The appellate court found no error in the trial court’s determination that the wife should receive an 80% distribution. However, the court reversed as to including the liabilities in the calculation, since doing so effectively made both parties equally responsible for the liabilities on the property. The court held:
We disagree, however, with the way in which the trial court treated the liabilities associated with the property. Rather than apply the same 80/20 allocation of the liabilities as it had with the asset value, the court essentially provided for a 50/50 split of the liabilities. The husband argues that this is error, and we agree. No evidence supports an equal split of the liabilities. The notes were taken out by the wife individually. The first note consolidated the original loans to purchase and build the B&B and was specifically done to relieve the husband of any financial liability on the property. The second was a home equity line of credit, again taken out by the wife alone. The wife gave the husband some of the proceeds from the loan, but the wife received the substantial majority of the funds. The income tax which the accountant stated would be due upon a sale, even though no sale was contemplated, was recapture depreciation from her businesses. The wife also kept all of the income from her two businesses for herself since the husband stopped contributing to the businesses. The accountant calculated that the wife received $1,200,000 in income from the properties over and above the expenses she paid on the property. No testimony from the accountant established why the husband should be responsible for a greater share of the liabilities than his equitable share of the asset. And given the wife’s agreement to remove any financial liability of the husband in exchange for the husband not demanding the sale of the property, one might conclude that the wife should be liable for all the liabilities associated with the property, although the husband did not argue at trial or on appeal that the wife should be solely responsible for all liabilities.

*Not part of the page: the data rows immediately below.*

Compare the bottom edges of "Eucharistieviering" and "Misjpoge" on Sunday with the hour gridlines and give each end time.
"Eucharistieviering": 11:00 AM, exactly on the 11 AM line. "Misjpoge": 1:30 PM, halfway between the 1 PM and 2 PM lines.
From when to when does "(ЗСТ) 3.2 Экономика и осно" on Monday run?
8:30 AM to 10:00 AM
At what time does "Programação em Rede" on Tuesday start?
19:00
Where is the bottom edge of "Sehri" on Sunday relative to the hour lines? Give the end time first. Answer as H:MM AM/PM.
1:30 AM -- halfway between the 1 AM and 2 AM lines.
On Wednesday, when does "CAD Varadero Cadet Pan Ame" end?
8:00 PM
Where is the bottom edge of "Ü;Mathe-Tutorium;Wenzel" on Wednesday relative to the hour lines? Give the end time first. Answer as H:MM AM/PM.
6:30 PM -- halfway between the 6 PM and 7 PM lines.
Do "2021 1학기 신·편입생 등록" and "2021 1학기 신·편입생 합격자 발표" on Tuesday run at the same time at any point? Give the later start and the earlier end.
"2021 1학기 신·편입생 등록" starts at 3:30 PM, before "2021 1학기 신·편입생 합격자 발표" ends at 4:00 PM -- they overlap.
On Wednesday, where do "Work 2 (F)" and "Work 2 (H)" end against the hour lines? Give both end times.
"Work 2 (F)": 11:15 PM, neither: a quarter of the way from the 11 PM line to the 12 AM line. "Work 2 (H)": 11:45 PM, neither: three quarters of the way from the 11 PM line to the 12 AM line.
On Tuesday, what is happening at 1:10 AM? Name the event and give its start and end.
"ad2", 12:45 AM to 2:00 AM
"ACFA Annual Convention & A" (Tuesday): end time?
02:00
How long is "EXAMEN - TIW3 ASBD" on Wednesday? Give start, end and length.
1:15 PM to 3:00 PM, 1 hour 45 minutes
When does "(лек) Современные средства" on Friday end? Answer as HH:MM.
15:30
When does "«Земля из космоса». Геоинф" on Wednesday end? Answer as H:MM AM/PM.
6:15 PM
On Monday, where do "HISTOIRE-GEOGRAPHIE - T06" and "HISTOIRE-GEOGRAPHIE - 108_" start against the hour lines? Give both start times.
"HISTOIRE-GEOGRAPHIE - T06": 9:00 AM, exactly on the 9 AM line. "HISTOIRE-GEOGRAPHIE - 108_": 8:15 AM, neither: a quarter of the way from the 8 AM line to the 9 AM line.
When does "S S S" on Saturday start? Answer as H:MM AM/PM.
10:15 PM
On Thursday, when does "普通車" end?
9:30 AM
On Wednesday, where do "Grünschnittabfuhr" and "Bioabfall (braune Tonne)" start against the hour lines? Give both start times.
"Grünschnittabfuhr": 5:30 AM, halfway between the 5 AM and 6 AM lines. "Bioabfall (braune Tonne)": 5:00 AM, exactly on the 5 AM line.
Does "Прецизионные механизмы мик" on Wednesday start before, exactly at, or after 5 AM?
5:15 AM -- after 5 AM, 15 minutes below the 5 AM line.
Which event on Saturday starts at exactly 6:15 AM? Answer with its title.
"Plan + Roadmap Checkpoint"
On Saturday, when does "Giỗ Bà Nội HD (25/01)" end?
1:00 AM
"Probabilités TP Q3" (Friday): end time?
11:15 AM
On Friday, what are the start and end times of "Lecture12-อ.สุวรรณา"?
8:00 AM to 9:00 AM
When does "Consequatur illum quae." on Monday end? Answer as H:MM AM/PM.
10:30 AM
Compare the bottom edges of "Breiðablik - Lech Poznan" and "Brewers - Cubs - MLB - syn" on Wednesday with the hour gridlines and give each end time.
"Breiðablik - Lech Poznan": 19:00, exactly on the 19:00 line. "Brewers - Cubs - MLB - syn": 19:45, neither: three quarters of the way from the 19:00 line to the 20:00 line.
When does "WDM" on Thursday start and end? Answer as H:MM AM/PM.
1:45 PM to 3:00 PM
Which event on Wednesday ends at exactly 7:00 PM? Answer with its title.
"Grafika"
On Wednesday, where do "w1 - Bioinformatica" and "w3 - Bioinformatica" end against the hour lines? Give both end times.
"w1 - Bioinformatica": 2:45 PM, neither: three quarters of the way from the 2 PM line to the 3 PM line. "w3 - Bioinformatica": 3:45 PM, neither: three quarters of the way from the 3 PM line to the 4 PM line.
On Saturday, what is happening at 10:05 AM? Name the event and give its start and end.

The appellate court also explained reasoning in accounting for potential tax liability upon sale versus potential closing costs:
The husband also contends that the taxes which may be due on sale should not be deducted at all, because no sale is contemplated. However, “[a] trial court is required to consider the consequences of income tax laws on the distribution of marital assets and alimony ordered by it, and failure to do so is ordinarily reversible error.” Nicewonder v. Nicewonder, 602 So. 2d 1354, 1357 (Fla. 1st DCA 1992). Here, the accountant testified that depreciation taken by the business would have to be recaptured on any sale. No one testified to the contrary. “A trial court is not forbidden from accounting for future tax consequences simply because there is no evidence a sale of that asset is imminent.” Bathke v. Costley, 332 So. 3d 1076, 1078 (Fla. 5th DCA 2021). Nevertheless, the liability should be split according to the 80/20 equitable allocation.
As to the accountant’s reduction of the property value due to closing costs, which was also accepted by the trial court, we conclude that the court should not have reduced the value based upon such costs where no sale of the property was contemplated. While it is appropriate to deduct sale costs where a prospective sale is imminent, where no sale is imminent, such costs should not be deducted. See Taber v. Taber, 626 So. 2d 1089, 1090 (Fla. 1st DCA 1993). In this case, the wife sought to retain the property, and no sale was even contemplated. Therefore, closing costs should not have been deducted.
The appellate court affirmed the trial court’s decision to deny the husband’s claim for attorney’s fees and costs, reasoning that his fees amounted to 15% of the lump sum of equitable distribution he was to receive. Ultimately, the case was remanded for equitable distribution to be revised in accordance with the appellate opinion.